Firstly, could I — an irreligious, non-Catholic man — be godfather without understanding exactly what’s expected of me in the moral upbringing of this young Filipino child?
Secondly, and more importantly: did being a godfather now give me carte blanche to quote from what I nominate as the best damn film of all time?
“I'm going to make him an offer he can't refuse.”
I first saw The Godfather in the UK at Manchester’s famed Cornerhouse cinema. My dad took me to watch it, and the film utterly captivated me. It was stylish and dangerous. The suits were shiny, the violence visceral and the hair slicked-back. The cinematography was shot through with shades of brown. It had glamour and heart in equal measure.

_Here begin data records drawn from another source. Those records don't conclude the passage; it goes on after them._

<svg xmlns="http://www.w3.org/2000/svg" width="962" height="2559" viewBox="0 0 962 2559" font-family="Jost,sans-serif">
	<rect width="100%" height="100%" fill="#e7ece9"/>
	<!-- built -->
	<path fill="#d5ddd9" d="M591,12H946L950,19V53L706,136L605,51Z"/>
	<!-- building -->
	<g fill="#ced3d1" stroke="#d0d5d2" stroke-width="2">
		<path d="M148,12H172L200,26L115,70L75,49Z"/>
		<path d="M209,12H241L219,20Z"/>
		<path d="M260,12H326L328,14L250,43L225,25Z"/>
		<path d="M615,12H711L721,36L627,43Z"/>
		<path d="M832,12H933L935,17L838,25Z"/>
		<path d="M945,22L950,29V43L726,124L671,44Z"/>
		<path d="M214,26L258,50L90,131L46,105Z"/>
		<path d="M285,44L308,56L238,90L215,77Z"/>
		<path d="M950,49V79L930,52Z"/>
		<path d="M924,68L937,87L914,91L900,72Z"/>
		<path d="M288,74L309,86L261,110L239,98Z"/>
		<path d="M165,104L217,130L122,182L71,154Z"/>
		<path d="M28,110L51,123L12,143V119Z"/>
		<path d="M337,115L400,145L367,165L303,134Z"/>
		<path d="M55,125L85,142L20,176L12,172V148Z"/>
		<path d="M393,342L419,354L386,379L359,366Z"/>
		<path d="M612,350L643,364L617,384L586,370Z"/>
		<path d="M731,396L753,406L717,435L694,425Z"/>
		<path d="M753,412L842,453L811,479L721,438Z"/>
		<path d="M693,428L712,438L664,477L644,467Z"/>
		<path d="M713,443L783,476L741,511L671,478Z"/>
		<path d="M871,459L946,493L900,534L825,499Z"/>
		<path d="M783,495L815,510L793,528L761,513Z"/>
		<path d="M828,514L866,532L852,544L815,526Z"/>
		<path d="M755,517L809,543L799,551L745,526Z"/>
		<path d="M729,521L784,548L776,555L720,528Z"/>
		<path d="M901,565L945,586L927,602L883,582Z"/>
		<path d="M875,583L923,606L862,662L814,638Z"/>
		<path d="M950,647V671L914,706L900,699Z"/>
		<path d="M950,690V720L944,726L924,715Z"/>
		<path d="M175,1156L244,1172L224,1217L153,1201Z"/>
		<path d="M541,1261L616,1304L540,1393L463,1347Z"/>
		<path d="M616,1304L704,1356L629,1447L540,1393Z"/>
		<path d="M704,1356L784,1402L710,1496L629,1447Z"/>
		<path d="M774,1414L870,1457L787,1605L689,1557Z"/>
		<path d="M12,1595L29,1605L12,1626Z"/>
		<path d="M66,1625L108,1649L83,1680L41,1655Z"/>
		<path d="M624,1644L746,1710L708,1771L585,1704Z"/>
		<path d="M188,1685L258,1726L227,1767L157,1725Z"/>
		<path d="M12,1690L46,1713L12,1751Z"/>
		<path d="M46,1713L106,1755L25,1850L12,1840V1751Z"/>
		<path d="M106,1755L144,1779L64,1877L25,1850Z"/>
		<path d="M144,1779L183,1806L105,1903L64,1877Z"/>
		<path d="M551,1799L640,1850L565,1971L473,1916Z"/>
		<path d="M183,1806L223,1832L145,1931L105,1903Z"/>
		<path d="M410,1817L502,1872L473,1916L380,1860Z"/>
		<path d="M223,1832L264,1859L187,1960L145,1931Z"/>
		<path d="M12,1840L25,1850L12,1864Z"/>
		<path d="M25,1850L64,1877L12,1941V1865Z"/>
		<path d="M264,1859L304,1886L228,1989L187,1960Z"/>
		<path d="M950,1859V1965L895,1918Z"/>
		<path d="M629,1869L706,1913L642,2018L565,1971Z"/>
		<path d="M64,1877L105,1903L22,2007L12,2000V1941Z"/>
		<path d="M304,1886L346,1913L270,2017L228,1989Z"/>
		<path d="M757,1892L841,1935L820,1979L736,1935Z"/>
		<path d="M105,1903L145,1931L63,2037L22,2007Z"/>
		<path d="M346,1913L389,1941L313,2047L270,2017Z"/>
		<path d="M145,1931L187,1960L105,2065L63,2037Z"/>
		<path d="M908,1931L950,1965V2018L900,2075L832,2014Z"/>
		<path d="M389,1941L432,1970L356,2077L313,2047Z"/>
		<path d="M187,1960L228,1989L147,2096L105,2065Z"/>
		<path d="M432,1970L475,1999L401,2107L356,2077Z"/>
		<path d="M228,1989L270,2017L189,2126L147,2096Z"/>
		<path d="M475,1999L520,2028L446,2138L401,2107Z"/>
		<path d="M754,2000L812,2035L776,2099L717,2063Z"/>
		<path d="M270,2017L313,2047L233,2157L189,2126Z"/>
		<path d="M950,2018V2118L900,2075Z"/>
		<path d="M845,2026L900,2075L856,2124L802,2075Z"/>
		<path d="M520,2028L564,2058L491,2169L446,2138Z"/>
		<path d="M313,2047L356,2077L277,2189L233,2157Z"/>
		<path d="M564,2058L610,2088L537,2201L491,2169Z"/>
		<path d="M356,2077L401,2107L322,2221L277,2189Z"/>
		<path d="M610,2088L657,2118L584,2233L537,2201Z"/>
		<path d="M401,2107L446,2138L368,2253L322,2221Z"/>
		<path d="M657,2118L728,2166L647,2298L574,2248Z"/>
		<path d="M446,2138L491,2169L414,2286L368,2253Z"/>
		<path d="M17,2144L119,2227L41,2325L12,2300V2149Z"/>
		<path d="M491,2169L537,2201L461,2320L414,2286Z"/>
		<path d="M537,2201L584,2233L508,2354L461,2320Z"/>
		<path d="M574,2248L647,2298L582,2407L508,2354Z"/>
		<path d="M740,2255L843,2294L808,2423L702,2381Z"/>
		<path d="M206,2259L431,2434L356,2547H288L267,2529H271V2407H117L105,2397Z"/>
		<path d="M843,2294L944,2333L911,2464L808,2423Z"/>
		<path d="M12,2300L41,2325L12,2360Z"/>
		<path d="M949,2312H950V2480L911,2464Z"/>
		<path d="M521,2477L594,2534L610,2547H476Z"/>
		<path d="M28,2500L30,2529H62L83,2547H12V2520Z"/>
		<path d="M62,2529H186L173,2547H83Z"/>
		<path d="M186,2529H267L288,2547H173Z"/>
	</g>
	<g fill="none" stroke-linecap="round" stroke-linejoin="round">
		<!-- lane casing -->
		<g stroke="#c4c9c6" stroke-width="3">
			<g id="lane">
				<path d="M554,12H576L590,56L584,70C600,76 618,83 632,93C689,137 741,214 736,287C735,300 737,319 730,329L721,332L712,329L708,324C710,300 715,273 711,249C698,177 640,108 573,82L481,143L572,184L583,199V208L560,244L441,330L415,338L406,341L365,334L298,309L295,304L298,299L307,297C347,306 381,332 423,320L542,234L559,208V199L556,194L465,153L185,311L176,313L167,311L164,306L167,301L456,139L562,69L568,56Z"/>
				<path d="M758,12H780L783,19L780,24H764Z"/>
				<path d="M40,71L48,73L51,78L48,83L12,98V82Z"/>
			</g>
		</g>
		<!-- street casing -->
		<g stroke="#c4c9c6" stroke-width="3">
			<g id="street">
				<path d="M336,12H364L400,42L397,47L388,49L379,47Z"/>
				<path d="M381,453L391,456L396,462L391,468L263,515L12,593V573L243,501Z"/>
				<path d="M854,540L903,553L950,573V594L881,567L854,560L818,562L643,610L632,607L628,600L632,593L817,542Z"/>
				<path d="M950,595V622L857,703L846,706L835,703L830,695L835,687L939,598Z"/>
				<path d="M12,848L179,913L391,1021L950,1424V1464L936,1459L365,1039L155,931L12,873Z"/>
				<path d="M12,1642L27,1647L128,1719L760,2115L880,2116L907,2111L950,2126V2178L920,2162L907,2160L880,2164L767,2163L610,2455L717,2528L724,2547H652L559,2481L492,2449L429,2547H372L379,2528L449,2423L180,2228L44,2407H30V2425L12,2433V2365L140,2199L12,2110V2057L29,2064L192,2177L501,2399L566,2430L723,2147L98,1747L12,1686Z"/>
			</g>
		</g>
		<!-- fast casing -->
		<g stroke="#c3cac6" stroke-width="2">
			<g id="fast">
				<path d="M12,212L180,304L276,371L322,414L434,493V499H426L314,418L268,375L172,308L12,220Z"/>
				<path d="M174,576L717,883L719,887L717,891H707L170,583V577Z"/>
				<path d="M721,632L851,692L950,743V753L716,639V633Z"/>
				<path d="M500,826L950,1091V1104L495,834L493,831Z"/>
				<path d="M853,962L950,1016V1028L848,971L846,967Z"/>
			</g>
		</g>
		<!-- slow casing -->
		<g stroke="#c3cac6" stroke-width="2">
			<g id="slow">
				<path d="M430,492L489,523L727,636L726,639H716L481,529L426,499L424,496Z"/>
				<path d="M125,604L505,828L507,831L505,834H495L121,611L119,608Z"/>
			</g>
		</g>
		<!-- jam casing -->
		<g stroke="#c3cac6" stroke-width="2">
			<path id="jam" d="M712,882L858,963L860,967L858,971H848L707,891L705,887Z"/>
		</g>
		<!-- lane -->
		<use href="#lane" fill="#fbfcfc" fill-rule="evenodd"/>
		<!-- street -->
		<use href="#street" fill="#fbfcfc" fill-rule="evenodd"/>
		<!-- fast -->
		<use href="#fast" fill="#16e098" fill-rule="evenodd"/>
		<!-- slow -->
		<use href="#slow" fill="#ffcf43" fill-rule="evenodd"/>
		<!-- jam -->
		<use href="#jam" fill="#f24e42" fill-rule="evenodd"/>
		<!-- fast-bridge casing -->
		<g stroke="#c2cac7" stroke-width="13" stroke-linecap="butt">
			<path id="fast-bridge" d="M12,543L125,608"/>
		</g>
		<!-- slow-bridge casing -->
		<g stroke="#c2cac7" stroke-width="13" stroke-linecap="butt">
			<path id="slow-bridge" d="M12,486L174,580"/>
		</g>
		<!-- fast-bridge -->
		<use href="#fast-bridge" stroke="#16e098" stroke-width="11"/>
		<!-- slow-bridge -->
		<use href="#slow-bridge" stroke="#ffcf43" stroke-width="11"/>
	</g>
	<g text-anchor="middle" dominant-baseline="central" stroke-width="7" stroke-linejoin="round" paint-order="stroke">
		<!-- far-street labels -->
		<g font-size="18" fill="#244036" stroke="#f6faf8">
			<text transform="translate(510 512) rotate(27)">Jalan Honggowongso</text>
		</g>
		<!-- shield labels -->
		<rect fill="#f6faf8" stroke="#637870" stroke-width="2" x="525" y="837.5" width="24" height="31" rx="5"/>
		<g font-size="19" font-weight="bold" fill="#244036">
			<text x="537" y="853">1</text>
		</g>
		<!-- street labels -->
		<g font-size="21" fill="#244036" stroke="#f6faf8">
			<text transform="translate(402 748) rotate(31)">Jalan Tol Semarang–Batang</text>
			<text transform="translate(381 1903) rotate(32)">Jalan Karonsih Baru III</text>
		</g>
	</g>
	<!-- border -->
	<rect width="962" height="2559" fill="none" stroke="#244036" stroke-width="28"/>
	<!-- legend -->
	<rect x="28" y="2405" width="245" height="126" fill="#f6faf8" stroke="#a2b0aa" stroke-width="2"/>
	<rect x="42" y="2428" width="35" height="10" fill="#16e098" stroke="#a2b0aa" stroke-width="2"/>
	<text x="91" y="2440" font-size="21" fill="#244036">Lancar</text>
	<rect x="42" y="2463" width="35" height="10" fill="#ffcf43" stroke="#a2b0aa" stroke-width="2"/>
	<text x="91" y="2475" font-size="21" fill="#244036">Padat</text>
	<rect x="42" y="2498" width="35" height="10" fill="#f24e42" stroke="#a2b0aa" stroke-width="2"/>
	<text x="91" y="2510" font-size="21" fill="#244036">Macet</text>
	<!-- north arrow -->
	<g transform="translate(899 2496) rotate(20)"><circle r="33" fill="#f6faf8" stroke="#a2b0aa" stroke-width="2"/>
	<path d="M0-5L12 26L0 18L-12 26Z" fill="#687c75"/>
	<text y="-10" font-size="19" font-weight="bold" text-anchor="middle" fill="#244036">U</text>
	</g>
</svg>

And the writing? Mamma mia! Lines in that film made teenage me want to be a writer (or an Italian gangster) just so that I could come out with quotes half that cool.
“Leave the gun. Take the cannoli.”
I’m not the only one to continually quote The Godfather. Its fingerprints are smeared all over popular culture. It’s been parroted and pastiched so often that, even if you haven’t seen the film, you know the film. If that is not a benchmark for great content, I don’t know what is. It’s just one of the reasons The Godfather is the greatest film ever.
For better or worse, it also made crime cool. It became the template for every other Mafioso-themed film or TV show, and its been parodied by everyone from The Simpsons to Seinfeld to the Anamaniacs.
Even the actual mafia has embraced the film as a paean to themselves. Members of the mob have been caught on FBI wiretaps quoting soundbites to each other. Salvatore "Sammy the Bull" Gravano, former underboss to legendary mafia don John Gotti, would cite the film to underlings, telling them, “‘If you have an enemy, that enemy becomes my enemy’.”
And the funeral in Rome of a purported mafia don made headlines this year when it featured a cortege drawn by black-plumed horses, red rose petals dropped from a helicopter and a brass band playing the theme tune from — you guessed it — The Godfather.
“I don't like violence, Tom. I'm a businessman. Blood is a big expense."
At the heart of the film is family. And the heart of the Corleone family — both blood and criminal — is ageing patriarch Vito, who reluctantly passes the mantle of leadership onto his youngest son Michael. The subsequent rise to power and fall from grace of Michael Corleone is that of a man who won the whole world, yet destroyed the very things he loved the most to do so.
I don’t want to read too much into the significance of seeing The Godfather for the first time with my own father. It’s a stretched analogy to say I see our relationship in Vito and Michael’s. (For one thing, I’m the oldest of my siblings.) But The Godfather did become, in some small way, part of our father-son relationship.
So much so that when I left England, for what turned out to be the start of over a decade of living overseas, my father’s leaving gift was a card with a picture of Michael Corleone on it. Inside was a quote from the majestic sequel: “Keep your friends close, but your enemies closer” on it. Under the blurb, he had written “And your father on the other side of the world!”
“It's a Sicilian message. It means Luca Brasi sleeps with the fishes.”
So, ten years after saying goodbye to my family, when I was called upon to stand — lowercase ‘g’ — godfather to a young child in a Singaporean church, it was my own father that I thought of.
The Godfather climaxes with its famous baptismal scene. As Michael renounces Satan and all his works, a montage full of henchmen systematically executes all of his foes. It is brilliantly powerful.
But where Michael said the words (and shortly after makes family reunions very awkward by executing the child’s father, his own brother-in-law, for betraying the family), I resolved to try and impart some of my father’s own wisdom and learnings onto my new godson.
And if part of that includes sitting down one day to take in the cinematic work of art that is The Godfather, then I consider my work there done.